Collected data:
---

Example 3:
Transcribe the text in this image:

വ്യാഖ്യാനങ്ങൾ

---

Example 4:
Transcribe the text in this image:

### [Your instructions]
Please write out every record shown above exactly as it reads.

### [Response]
---

Example 3:
Transcribe the text in this image:

വ്യാഖ്യാനങ്ങൾ

---

Example 4:
Transcribe the text in this image:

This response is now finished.